A disputa por uma vaga no Senado Federal dentro do campo oposicionista da Paraíba começa a expor fissuras entre aliados. Nesta quarta-feira (3), o deputado estadual André Gadelha (MDB) admitiu publicamente que enfrenta dificuldades para consolidar apoios à sua pré-candidatura e revelou que pretende intensificar o diálogo com lideranças que já manifestaram preferência por outros concorrentes, especialmente pelo ex-prefeito de Patos, Nabor Wanderley.
Durante entrevista à Rádio Correio 98 FM, André reconheceu a existência de divergências dentro do próprio grupo político, mas afirmou que seguirá trabalhando para construir uma candidatura unificada.

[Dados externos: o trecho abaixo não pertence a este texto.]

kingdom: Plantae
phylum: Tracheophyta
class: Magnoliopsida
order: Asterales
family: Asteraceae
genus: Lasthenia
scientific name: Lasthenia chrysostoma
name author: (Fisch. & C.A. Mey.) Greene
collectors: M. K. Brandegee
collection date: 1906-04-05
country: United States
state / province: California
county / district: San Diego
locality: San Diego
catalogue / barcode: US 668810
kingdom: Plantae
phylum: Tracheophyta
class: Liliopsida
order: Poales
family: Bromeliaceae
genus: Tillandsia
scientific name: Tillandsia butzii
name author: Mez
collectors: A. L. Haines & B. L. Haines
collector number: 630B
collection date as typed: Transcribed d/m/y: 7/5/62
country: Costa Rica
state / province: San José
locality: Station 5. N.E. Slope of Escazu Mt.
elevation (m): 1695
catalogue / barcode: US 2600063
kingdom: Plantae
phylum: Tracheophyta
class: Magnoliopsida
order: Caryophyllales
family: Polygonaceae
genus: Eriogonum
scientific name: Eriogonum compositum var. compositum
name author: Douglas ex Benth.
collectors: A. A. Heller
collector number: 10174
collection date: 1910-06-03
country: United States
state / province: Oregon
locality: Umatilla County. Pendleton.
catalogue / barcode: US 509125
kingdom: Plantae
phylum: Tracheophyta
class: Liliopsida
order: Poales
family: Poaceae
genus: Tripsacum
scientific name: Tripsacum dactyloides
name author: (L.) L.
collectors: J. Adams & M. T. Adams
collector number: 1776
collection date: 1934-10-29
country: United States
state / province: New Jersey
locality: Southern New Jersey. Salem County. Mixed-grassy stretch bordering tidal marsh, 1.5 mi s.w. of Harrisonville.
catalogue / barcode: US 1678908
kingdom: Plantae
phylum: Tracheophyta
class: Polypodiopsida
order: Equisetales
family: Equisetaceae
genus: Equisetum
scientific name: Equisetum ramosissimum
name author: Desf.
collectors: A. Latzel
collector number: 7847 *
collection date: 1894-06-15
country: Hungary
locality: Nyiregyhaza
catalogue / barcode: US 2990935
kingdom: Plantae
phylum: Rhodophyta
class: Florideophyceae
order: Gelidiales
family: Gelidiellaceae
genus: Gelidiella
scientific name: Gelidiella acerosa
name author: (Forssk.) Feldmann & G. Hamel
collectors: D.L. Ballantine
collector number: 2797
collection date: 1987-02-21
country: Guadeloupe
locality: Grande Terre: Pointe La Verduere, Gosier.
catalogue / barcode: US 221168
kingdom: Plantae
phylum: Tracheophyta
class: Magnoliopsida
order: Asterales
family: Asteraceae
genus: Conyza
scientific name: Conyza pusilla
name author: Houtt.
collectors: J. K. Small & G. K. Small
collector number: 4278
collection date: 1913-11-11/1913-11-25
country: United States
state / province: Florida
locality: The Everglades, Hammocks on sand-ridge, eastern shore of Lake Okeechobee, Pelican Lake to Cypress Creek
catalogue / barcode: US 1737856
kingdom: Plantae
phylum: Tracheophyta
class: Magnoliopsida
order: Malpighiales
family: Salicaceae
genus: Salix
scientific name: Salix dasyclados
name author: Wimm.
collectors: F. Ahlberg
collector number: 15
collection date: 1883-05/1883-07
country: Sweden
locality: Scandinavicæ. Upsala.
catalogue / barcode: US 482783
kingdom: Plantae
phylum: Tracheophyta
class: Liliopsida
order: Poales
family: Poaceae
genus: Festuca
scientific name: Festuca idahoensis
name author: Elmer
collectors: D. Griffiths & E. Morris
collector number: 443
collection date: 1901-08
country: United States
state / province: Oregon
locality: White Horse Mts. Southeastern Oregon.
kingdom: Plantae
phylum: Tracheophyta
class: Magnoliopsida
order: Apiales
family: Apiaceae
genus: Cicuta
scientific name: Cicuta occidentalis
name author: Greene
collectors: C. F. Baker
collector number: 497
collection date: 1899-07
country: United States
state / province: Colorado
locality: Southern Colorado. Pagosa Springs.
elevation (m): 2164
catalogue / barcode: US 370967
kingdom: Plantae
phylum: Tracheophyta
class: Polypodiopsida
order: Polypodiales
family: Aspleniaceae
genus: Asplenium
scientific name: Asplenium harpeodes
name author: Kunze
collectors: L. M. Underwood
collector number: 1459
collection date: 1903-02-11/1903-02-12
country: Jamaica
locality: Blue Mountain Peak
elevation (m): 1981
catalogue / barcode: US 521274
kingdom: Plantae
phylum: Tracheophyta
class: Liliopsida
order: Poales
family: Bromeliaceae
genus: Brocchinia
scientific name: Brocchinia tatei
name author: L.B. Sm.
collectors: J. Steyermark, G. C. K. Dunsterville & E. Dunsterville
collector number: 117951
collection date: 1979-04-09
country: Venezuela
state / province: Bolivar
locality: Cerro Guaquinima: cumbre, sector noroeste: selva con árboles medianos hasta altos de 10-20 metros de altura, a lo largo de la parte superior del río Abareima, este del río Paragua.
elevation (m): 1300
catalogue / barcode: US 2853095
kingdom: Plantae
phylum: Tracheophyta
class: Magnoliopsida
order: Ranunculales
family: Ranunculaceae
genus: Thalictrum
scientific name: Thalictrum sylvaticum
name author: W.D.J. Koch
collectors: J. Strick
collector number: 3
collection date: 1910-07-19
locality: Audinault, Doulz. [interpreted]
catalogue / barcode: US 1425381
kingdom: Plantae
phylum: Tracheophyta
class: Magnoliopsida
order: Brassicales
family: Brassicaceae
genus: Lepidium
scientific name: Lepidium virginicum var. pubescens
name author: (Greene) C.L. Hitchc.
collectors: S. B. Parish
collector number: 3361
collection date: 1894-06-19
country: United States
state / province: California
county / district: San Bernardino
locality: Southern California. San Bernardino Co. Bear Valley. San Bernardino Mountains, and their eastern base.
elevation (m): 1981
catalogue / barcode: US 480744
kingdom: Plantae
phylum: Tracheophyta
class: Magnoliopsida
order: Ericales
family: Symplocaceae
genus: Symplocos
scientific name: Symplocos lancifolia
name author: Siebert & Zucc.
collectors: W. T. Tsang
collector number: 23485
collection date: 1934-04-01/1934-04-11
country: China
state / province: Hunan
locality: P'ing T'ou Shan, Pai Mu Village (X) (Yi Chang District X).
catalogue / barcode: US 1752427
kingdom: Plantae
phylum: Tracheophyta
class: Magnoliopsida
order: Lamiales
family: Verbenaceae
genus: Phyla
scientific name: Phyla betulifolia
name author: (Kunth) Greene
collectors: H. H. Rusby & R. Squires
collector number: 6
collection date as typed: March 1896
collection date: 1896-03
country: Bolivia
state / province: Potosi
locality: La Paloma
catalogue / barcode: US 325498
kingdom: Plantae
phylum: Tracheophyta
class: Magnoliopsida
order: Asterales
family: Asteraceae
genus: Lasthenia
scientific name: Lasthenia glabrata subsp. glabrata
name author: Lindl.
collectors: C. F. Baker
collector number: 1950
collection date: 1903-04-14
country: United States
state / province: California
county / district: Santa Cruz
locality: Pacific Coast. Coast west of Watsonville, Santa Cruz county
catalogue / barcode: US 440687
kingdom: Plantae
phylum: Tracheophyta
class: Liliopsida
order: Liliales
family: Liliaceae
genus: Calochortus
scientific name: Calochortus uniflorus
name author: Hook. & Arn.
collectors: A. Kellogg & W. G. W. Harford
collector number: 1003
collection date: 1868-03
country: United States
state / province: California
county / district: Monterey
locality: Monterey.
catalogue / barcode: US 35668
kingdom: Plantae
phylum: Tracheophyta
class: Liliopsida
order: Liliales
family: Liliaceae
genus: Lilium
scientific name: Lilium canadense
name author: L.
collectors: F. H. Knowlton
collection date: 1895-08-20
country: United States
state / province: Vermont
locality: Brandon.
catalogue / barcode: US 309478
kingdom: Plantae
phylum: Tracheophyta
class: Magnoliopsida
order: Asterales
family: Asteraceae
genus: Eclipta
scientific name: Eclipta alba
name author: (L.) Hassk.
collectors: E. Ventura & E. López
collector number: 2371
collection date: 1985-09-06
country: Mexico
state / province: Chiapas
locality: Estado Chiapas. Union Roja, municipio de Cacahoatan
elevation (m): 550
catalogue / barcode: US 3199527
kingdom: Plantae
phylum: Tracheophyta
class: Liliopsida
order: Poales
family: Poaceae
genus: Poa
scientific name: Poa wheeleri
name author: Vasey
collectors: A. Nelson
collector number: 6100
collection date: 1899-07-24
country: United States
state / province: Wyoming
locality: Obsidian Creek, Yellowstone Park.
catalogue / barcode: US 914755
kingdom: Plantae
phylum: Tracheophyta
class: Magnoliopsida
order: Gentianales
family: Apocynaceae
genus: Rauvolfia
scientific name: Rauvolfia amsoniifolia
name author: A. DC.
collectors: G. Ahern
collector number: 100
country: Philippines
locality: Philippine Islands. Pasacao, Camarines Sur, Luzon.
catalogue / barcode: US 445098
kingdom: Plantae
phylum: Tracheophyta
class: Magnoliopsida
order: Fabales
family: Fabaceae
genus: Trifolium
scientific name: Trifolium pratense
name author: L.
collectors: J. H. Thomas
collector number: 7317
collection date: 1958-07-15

Segundo o parlamentar, a falta de sintonia entre integrantes do mesmo bloco pode transmitir uma imagem de desorganização ao eleitorado. Para ele, a população tem dificuldade de compreender por que lideranças que compartilham o mesmo projeto político acabam apoiando candidatos diferentes para uma das vagas ao Senado.
A declaração ocorre em meio ao avanço de apoios a Nabor Wanderley dentro de setores da oposição. Nos últimos dias, deputados estaduais que integram o MDB, como Tovar Correia Lima e Fábio Ramalho, anunciaram posicionamentos favoráveis ao ex-prefeito patoense, movimento que aumentou a pressão sobre a pré-candidatura de André Gadelha.
Apesar do cenário, o deputado reafirmou que não pretende desistir da disputa e destacou que buscará convencer aliados por meio do diálogo, sem impor posicionamentos políticos.
Além das articulações internas, André também elevou o tom contra adversários e levantou suspeitas sobre o uso da estrutura política durante a pré-campanha. O parlamentar pediu atenção dos órgãos de fiscalização e da Justiça Eleitoral para o que classificou como uma campanha de grande poder econômico e pressão sobre lideranças políticas no interior do estado.
A movimentação é acompanhada de perto pelo senador do MDB, Veneziano Vital do Rêgo, que disputará a reeleição. Nos bastidores, a preocupação é que a falta de consenso em torno da segunda vaga ao Senado possa enfraquecer o projeto político da oposição e dificultar a formação de uma chapa competitiva para as eleições de 2026.
Com o calendário eleitoral se aproximando, a corrida pelo apoio de prefeitos, vereadores e lideranças regionais promete intensificar a disputa dentro do próprio campo oposicionista, transformando a vaga ao Senado em um dos principais focos de tensão da política paraibana.